Je ne relève pas. C'est vrai que j’ai ressenti de la peur après certaines réflexions de Thomas, sans pouvoir discerner la vraie raison. Reste à savoir si cette attitude est génétique ou congénitale… j’ai juste bien noté le pluriel pour leurs enfants !
— Charlotte…
— Oui ?
— Toi, tu es une gentille fille !
— Tu n'en sais rien !
— Si ! Je ne sens pas la même chose avec toi qu’avec Thomas. Je veux que nous restions proches. Tu sais, si tu as besoin d'une autre insémination, c'est avec plaisir que je te ferais l'amour !

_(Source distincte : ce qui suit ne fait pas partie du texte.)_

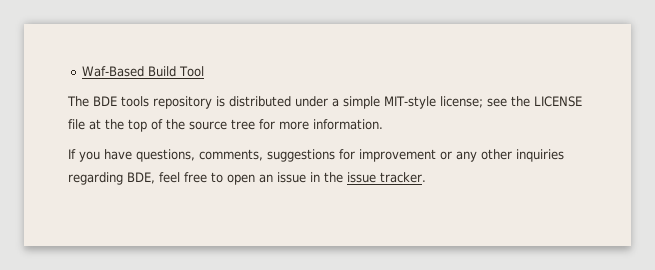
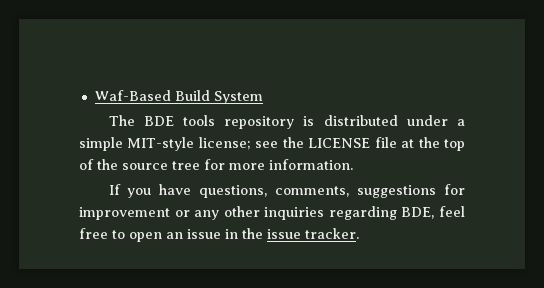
[179,66,205,77] Tool -> [213,91,263,104] System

— Et sans insémination, pour notre plaisir, pour notre amitié…
— Mais pas dans ton état !
— Au contraire ! Viens !
C'est la première fois que je fais l'amour. Je veux dire que je vis quelque chose de différent. Cette fois, je donne la vie. Je sais bien que réellement, cela a eu lieu des mois auparavant. Alors, cette fois, je me rattrape. C'est merveilleux ! Charlotte ne s'y trompe pas, car elle me chuchote, juste après être redescendue :
— Ce sera un enfant de l'amour !
Je suis ému. Je ne sais que répondre.